| Data supplied |

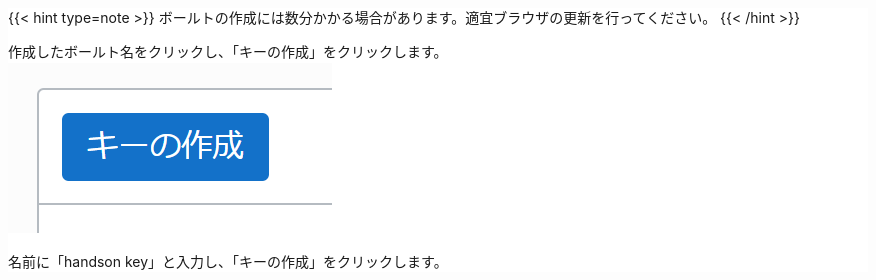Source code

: {{< hint type=note >}}
ボールトの作成には数分かかる場合があります。適宜ブラウザの更新を行ってください。 
{{< /hint >}}

作成したボールト名をクリックし、「キーの作成」をクリックします。  
![](0.1.004.jpg)

名前に「handson key」と入力し、「キーの作成」をクリックします。
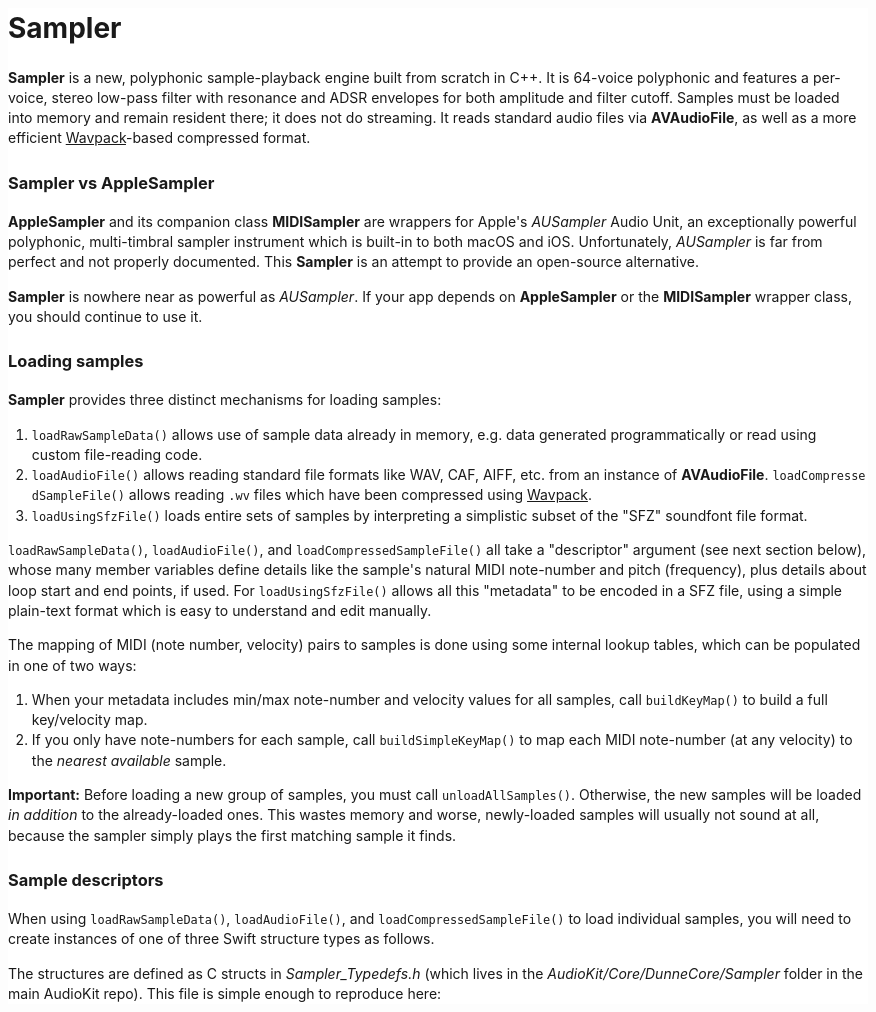 # Sampler

**Sampler** is a new, polyphonic sample-playback engine built from scratch in C++.  It is 64-voice polyphonic and features a per-voice, stereo low-pass filter with resonance and ADSR envelopes for both amplitude and filter cutoff. Samples must be loaded into memory and remain resident there; it does not do streaming.  It reads standard audio files via **AVAudioFile**, as well as a more efficient [Wavpack](http://www.wavpack.com/)-based compressed format.

### Sampler vs AppleSampler

**AppleSampler** and its companion class **MIDISampler** are wrappers for Apple's *AUSampler* Audio Unit, an exceptionally powerful polyphonic, multi-timbral sampler instrument which is built-in to both macOS and iOS. Unfortunately, *AUSampler* is far from perfect and not properly documented. This **Sampler** is an attempt to provide an open-source alternative.

**Sampler** is nowhere near as powerful as *AUSampler*. If your app depends on **AppleSampler** or the **MIDISampler** wrapper class, you should continue to use it.

### Loading samples
**Sampler** provides three distinct mechanisms for loading samples:

1. `loadRawSampleData()` allows use of sample data already in memory, e.g. data generated programmatically or read using custom file-reading code.
2. `loadAudioFile()` allows reading standard file formats like WAV, CAF, AIFF, etc.  from an instance of **AVAudioFile**. `loadCompressedSampleFile()` allows reading `.wv` files which have been compressed using [Wavpack](http://www.wavpack.com/).
3. `loadUsingSfzFile()` loads entire sets of samples by interpreting a simplistic subset of the "SFZ" soundfont file format.

`loadRawSampleData()`, `loadAudioFile()`, and `loadCompressedSampleFile()` all take a "descriptor" argument (see next section below), whose many member variables define details like the sample's natural MIDI note-number and pitch (frequency), plus details about loop start and end points, if used. For `loadUsingSfzFile()` allows all this "metadata" to be encoded in a SFZ file, using a simple plain-text format which is easy to understand and edit manually.

The mapping of MIDI (note number, velocity) pairs to samples is done using some internal lookup tables, which can be populated in one of two ways:

1. When your metadata includes min/max note-number and velocity values for all samples, call `buildKeyMap()` to build a full key/velocity map.
2. If you only have note-numbers for each sample, call `buildSimpleKeyMap()` to map each MIDI note-number (at any velocity) to the *nearest available* sample.

**Important:** Before loading a new group of samples, you must call `unloadAllSamples()`. Otherwise, the new samples will be loaded *in addition* to the already-loaded ones. This wastes memory and worse, newly-loaded samples will usually not sound at all, because the sampler simply plays the first matching sample it finds.

### Sample descriptors
When using `loadRawSampleData()`, `loadAudioFile()`, and `loadCompressedSampleFile()` to load individual samples, you will need to create instances of one of three Swift structure types as follows.

The structures are defined as C structs in *Sampler_Typedefs.h* (which lives in the *AudioKit/Core/DunneCore/Sampler* folder in the main AudioKit repo). This file is simple enough to reproduce here:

| Work item |
Please set down every line of the data above precisely, dropping the images.

| Answer to this exercise |
Source code

: {{< hint type=note >}}
ボールトの作成には数分かかる場合があります。適宜ブラウザの更新を行ってください。 
{{< /hint >}}

作成したボールト名をクリックし、「キーの作成」をクリックします。  
![](0.1.004.jpg)

名前に「handson key」と入力し、「キーの作成」をクリックします。
 # Sampler

**Sampler** is a new, polyphonic sample-playback engine built from scratch in C++.  It is 64-voice polyphonic and features a per-voice, stereo low-pass filter with resonance and ADSR envelopes for both amplitude and filter cutoff. Samples must be loaded into memory and remain resident there; it does not do streaming.  It reads standard audio files via **AVAudioFile**, as well as a more efficient [Wavpack](http://www.wavpack.com/)-based compressed format.

### Sampler vs AppleSampler

**AppleSampler** and its companion class **MIDISampler** are wrappers for Apple's *AUSampler* Audio Unit, an exceptionally powerful polyphonic, multi-timbral sampler instrument which is built-in to both macOS and iOS. Unfortunately, *AUSampler* is far from perfect and not properly documented. This **Sampler** is an attempt to provide an open-source alternative.

**Sampler** is nowhere near as powerful as *AUSampler*. If your app depends on **AppleSampler** or the **MIDISampler** wrapper class, you should continue to use it.

### Loading samples
**Sampler** provides three distinct mechanisms for loading samples:

1. `loadRawSampleData()` allows use of sample data already in memory, e.g. data generated programmatically or read using custom file-reading code.
2. `loadAudioFile()` allows reading standard file formats like WAV, CAF, AIFF, etc.  from an instance of **AVAudioFile**. `loadCompressedSampleFile()` allows reading `.wv` files which have been compressed using [Wavpack](http://www.wavpack.com/).
3. `loadUsingSfzFile()` loads entire sets of samples by interpreting a simplistic subset of the "SFZ" soundfont file format.

`loadRawSampleData()`, `loadAudioFile()`, and `loadCompressedSampleFile()` all take a "descriptor" argument (see next section below), whose many member variables define details like the sample's natural MIDI note-number and pitch (frequency), plus details about loop start and end points, if used. For `loadUsingSfzFile()` allows all this "metadata" to be encoded in a SFZ file, using a simple plain-text format which is easy to understand and edit manually.

The mapping of MIDI (note number, velocity) pairs to samples is done using some internal lookup tables, which can be populated in one of two ways:

1. When your metadata includes min/max note-number and velocity values for all samples, call `buildKeyMap()` to build a full key/velocity map.
2. If you only have note-numbers for each sample, call `buildSimpleKeyMap()` to map each MIDI note-number (at any velocity) to the *nearest available* sample.

**Important:** Before loading a new group of samples, you must call `unloadAllSamples()`. Otherwise, the new samples will be loaded *in addition* to the already-loaded ones. This wastes memory and worse, newly-loaded samples will usually not sound at all, because the sampler simply plays the first matching sample it finds.

### Sample descriptors
When using `loadRawSampleData()`, `loadAudioFile()`, and `loadCompressedSampleFile()` to load individual samples, you will need to create instances of one of three Swift structure types as follows.

The structures are defined as C structs in *Sampler_Typedefs.h* (which lives in the *AudioKit/Core/DunneCore/Sampler* folder in the main AudioKit repo). This file is simple enough to reproduce here:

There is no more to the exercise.